Zawody o Statuetkę Małego Powstańca -> dziś, 30 września
Proponuje pobierznie choc poznać historie AK i Szarych szeregów. Nikt raczej młodym ludziom do lat 17 tu broni nie dawał. Po pierwsze była zbyt cenna, po drugie młodzi ludzie mogli (ale byli cywilami i nie musieli!) pełnić inne ważne funkcje (np dostarczanie poczty). Jesli ktos młodszy dostał broń to raczej w wyniku zatajenia prawdziwego wieku i moze nadzwyczajnej konieczności. Pomnik "Małego Powstańca" jest tak naprawdę metaforą i antypomnikiem i sam twórca mocno sie zastanawiał co "począł". Tym bardziej tak małemu dziecku karabin?

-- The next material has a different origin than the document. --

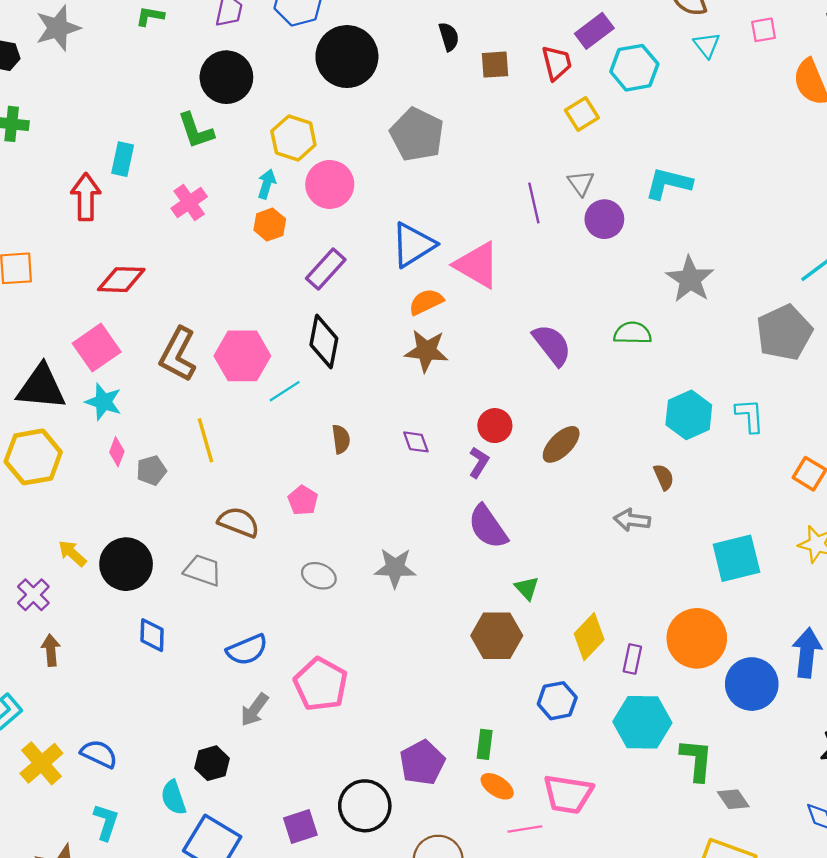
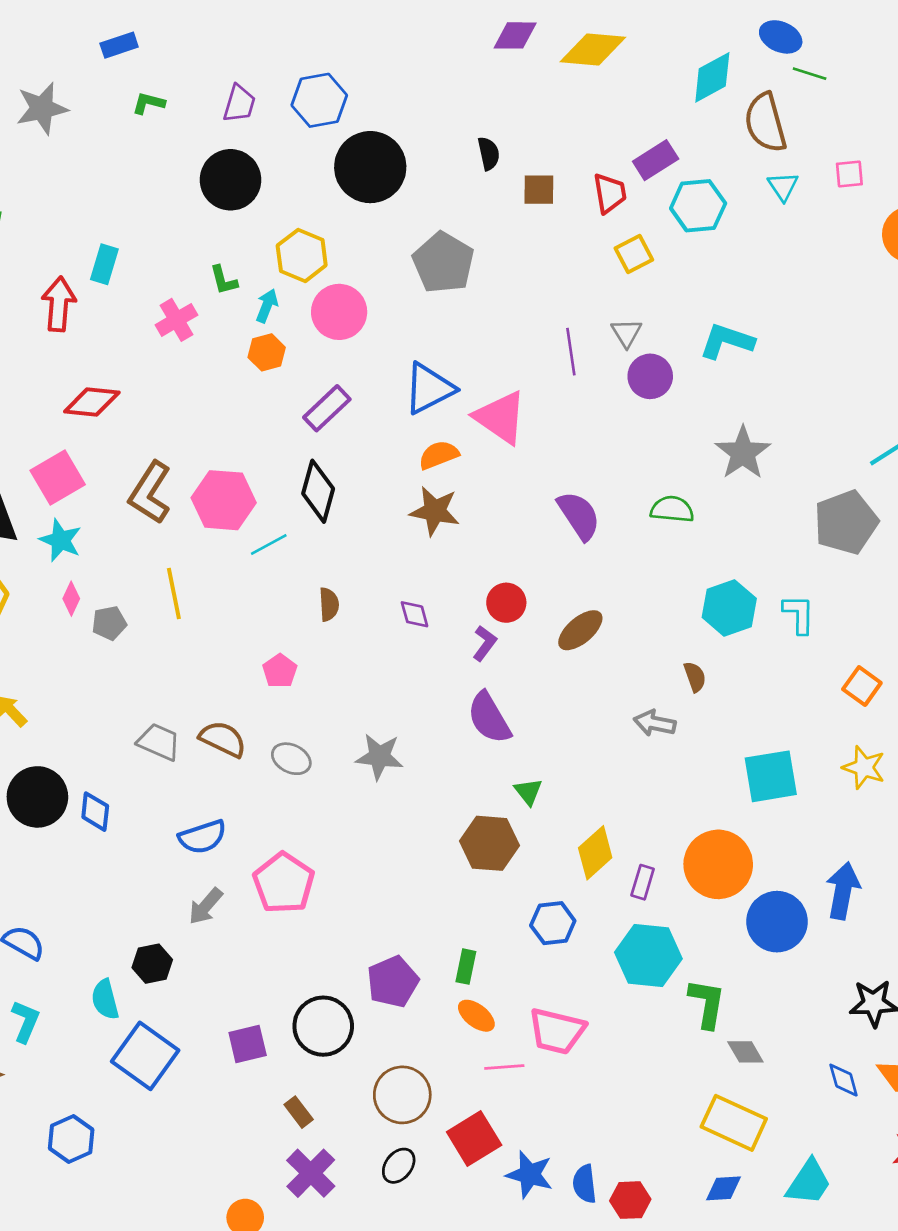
green L-shape: (196, 131) -> (224, 280), moved, size x0.7
brown semicircle: (239, 522) -> (223, 739), moved
black circle: (126, 564) -> (37, 797), moved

Teraz przypomnijcie sobie siebie z wieku lat 15-tu i pomyślcie jak cieżko było wybić ze łba niektóre głupie pomysły. Tym bardziej kiedy żyje się pod okupacją 5 lat czyli 1/3 życia.
Czy powstanie miało sens? Oczywiscie ze nie. Raczej antyskutek. Ale z jednoznaczną oceną moralną bym sie powstrzymał. Wielu cywili było za powstaniem - choć raczej było pewne jak Niemcy zareagują, skutek w masowych mordach ludności Warszawy. Czy mamy uznać ludzi którzy rzucają się z nożem na porywaczy z karabinem za kretynów? Raczej usprawiedliwimy to jako działanie wynikające ze skrajnego napięcia i frustracji.
Edit: zaraz mi ktos zarzuci poprawność polityczna albo jakieś inne choroby umysłowe. Po prostu nie lubię jak złożone ludzkie postępowania wynikające z wyjątkowych warunków nazywa się w sposób jawnie kategoryzujący.
Dodam tylko ze moja babcia uciekła z Warszawy tuż przed powstaniem (będąc w ciąży z moim tatą) a dziadek zaginął w czasie Powstania. Nie- nie był żołnierzem AK. Wrócił do Warszawy w przeddzień powstania "zamknąć" sklep i nie wiadomo co sie z nim stało.